── Source information

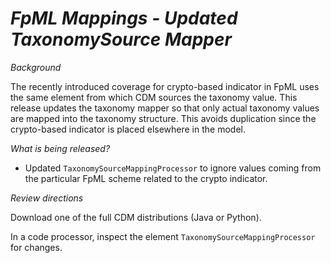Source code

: # _FpML Mappings - Updated TaxonomySource Mapper_

_Background_

The recently introduced coverage for crypto-based indicator in FpML uses the same element from which CDM sources the taxonomy value. This release updates the taxonomy mapper so that only actual taxonomy values are mapped into the taxonomy structure. This avoids duplication since the crypto-based indicator is placed elsewhere in the model.

_What is being released?_

- Updated `TaxonomySourceMappingProcessor` to ignore values coming from the particular FpML scheme related to the crypto indicator.

_Review directions_

Download one of the full CDM distributions (Java or Python).

In a code processor, inspect the element `TaxonomySourceMappingProcessor` for changes.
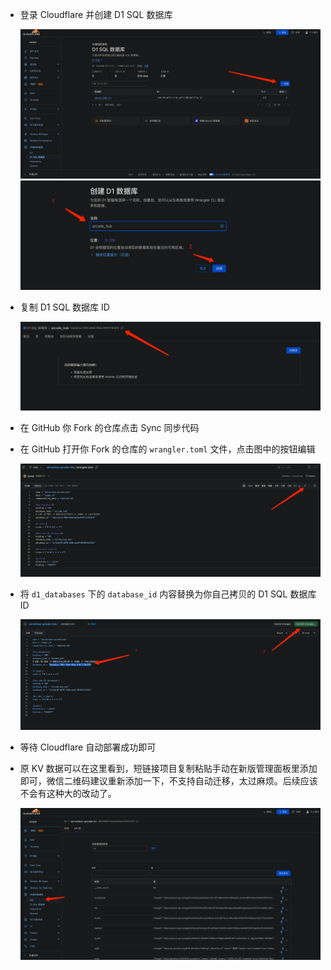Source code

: - 登录 Cloudflare 并创建 D1 SQL 数据库

   ![](./images/1_1.png)
   ![](./images/1_2.png)

- 复制 D1 SQL 数据库 ID

   ![](./images/2_1.png)

- 在 GitHub 你 Fork 的仓库点击 Sync 同步代码
- 在 GitHub 打开你 Fork 的仓库的 `wrangler.toml` 文件，点击图中的按钮编辑

   ![](./images/4_1.png)

- 将 `d1_databases` 下的 `database_id` 内容替换为你自己拷贝的 D1 SQL 数据库 ID

   ![](./images/5_1.png)

- 等待 Cloudflare 自动部署成功即可

- 原 KV 数据可以在这里看到，短链接项目复制粘贴手动在新版管理面板里添加即可，微信二维码建议重新添加一下，不支持自动迁移，太过麻烦。后续应该不会有这种大的改动了。

   ![](./images/migrate-1.png)
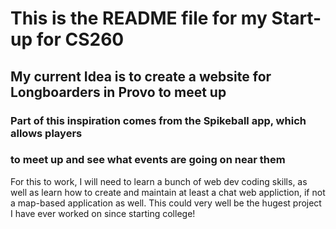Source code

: # This is the README file for my Start-up for CS260
## My current Idea is to create a website for Longboarders in Provo to meet up
### Part of this inspiration comes from the Spikeball app, which allows players 
### to meet up and see what events are going on near them
For this to work, I will need to learn a bunch of web dev coding skills, as well as learn how to create and maintain at least a chat web appliction, if not a map-based application as well. This could very well be the hugest project I have ever worked on since starting college!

────

Rewrite the whole listing with "Source code" changed to "Source text" everywhere, keeping everything else the same. Leave the pictures out.

Written answer
Source text

: # _FpML Mappings - Updated TaxonomySource Mapper_

_Background_

The recently introduced coverage for crypto-based indicator in FpML uses the same element from which CDM sources the taxonomy value. This release updates the taxonomy mapper so that only actual taxonomy values are mapped into the taxonomy structure. This avoids duplication since the crypto-based indicator is placed elsewhere in the model.

_What is being released?_

- Updated `TaxonomySourceMappingProcessor` to ignore values coming from the particular FpML scheme related to the crypto indicator.

_Review directions_

Download one of the full CDM distributions (Java or Python).

In a code processor, inspect the element `TaxonomySourceMappingProcessor` for changes.
Source text

: - 登录 Cloudflare 并创建 D1 SQL 数据库

   ![](./images/1_1.png)
   ![](./images/1_2.png)

- 复制 D1 SQL 数据库 ID

   ![](./images/2_1.png)

- 在 GitHub 你 Fork 的仓库点击 Sync 同步代码
- 在 GitHub 打开你 Fork 的仓库的 `wrangler.toml` 文件，点击图中的按钮编辑

   ![](./images/4_1.png)

- 将 `d1_databases` 下的 `database_id` 内容替换为你自己拷贝的 D1 SQL 数据库 ID

   ![](./images/5_1.png)

- 等待 Cloudflare 自动部署成功即可

- 原 KV 数据可以在这里看到，短链接项目复制粘贴手动在新版管理面板里添加即可，微信二维码建议重新添加一下，不支持自动迁移，太过麻烦。后续应该不会有这种大的改动了。

   ![](./images/migrate-1.png)
Source text

: # This is the README file for my Start-up for CS260
## My current Idea is to create a website for Longboarders in Provo to meet up
### Part of this inspiration comes from the Spikeball app, which allows players 
### to meet up and see what events are going on near them
For this to work, I will need to learn a bunch of web dev coding skills, as well as learn how to create and maintain at least a chat web appliction, if not a map-based application as well. This could very well be the hugest project I have ever worked on since starting college!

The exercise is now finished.